Tout ce qu’on nous donnait à manger c’était du macaroni, et ça c’était deux fois par jour. On nous faisait travailler comme des esclaves
L’Europe à tout prix
Après 8 heures passées sur la mer, au moment où chacun rêvait à sa destination parmi les pays européens, surgissent derrière eux, des gardes côtiers libyens qui vont anéantir leurs espoirs.
« On était au nombre de 122 dont 7 femmes enceintes, tous venus de la Guinée qui se sont embarqués pour l’eldorado européen. L’eau pénétrait dans le flotteur, et pour ne pas chavirer, on était obligés de prendre les petits bols pour diminuer l’eau dans l’embarcation. Après 8 heures, on était déjà dans la zone internationale. Au moment où on a aperçu de loin le bateau de sauvetage italien, c’est en ce moment que les gardes libyens sont venus nous arrêter, pour nous renvoyer à Tripoli», selon le diplômé guinéen, qui conte son aventure avec amertume.

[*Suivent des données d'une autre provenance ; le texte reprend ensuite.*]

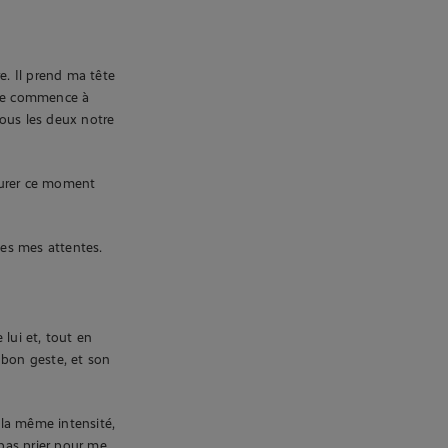
e. Il prend ma tête
 je commence à
tous les deux notre
ourer ce moment
tes mes attentes.
lui et, tout en
e bon geste, et son
 la même intensité,
 pas prier pour me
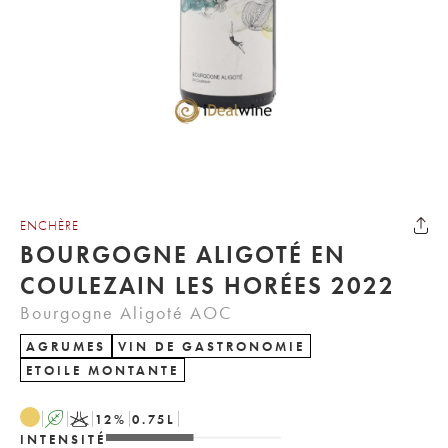
ENCHÈRE
BOURGOGNE ALIGOTÉ EN
COULEZAIN LES HORÉES 2022
Bourgogne Aligoté AOC
AGRUMES
VIN DE GASTRONOMIE
ETOILE MONTANTE
A
K
12
%
0.75
L
INTENSITÉ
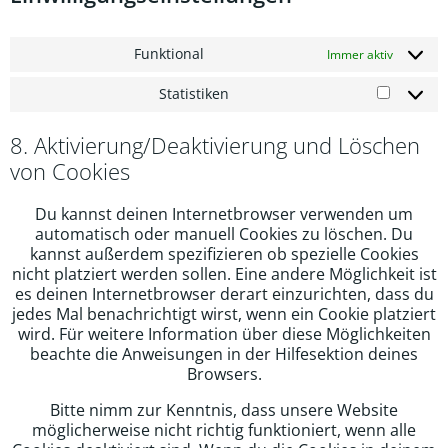
Funktional
Immer aktiv
Statistiken
Statisti
8. Aktivierung/Deaktivierung und Löschen
von Cookies
Du kannst deinen Internetbrowser verwenden um
automatisch oder manuell Cookies zu löschen. Du
kannst außerdem spezifizieren ob spezielle Cookies
nicht platziert werden sollen. Eine andere Möglichkeit ist
es deinen Internetbrowser derart einzurichten, dass du
jedes Mal benachrichtigt wirst, wenn ein Cookie platziert
wird. Für weitere Information über diese Möglichkeiten
beachte die Anweisungen in der Hilfesektion deines
Browsers.
Bitte nimm zur Kenntnis, dass unsere Website
möglicherweise nicht richtig funktioniert, wenn alle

40 jours dans la prison de Tripoli
Renvoyés dans la capitale libyenne, ils y passeront 40 jours, durant la période de ramadan. « Tout ce qu’on nous donnait à manger c’était du macaroni, et ça c’était deux fois par jour. On nous faisait travailler comme des esclaves. On nous frappait. Pour eux, le noir est un esclave, il est venu dans ce monde pour être traité de la sorte», accuse notre interlocuteur.
Retour à Conakry
Le 14 juillet Mamadou Zakariaou Bah et 171 guinéens seront rapatriés à Conakry à bord d’un avion militaire libyen. Aujourd’hui ce jeune regrette ce parcours et déconseille à tous ceux qui sont tentés d’emprunter cette voie. « Je remercie d’abord le consul guinéen et je remercie aussi l’OIM, pour ce qu’ils ont fait pour nous. Je demande aux jeunes de ne pas emprunter la voie clandestine, ce n’est que de la perte. Imaginez que j’ai dépensé plus de 20 millions de nos francs pour ce trajet. Je demande aussi au gouvernement de créer de l’emploi pour nous les jeunes. Parce que s’il y avait de l’emploi, les gens n’allaient pas sortir pour aller se faire malmenés chez les autres. Et je vous dis il y a eu beaucoup qui ont refusé de revenir. Il y a plus de 1 000 Guinéens qui sont dans les prisons là-bas. C’est seulement nous les 172 guinéens qui avons accepté de revenir», souligne Zakariaou Bah. A la question de savoir qu’est-ce qu’il compte faire maintenant, il répond « je ne sais pas d’abord ». Il faut signaler qu’à leur retour au bercail, chacun a reçu 100 euros. Cependant certains migrants réclament 1 000 euros. Selon ces derniers, les autorités guinéennes auraient prélevé indument les 900 euros offerts par l’Organisation Internationale pour les Migrants (OIM), afin de faciliter la réinsertion des personnes rapatriées.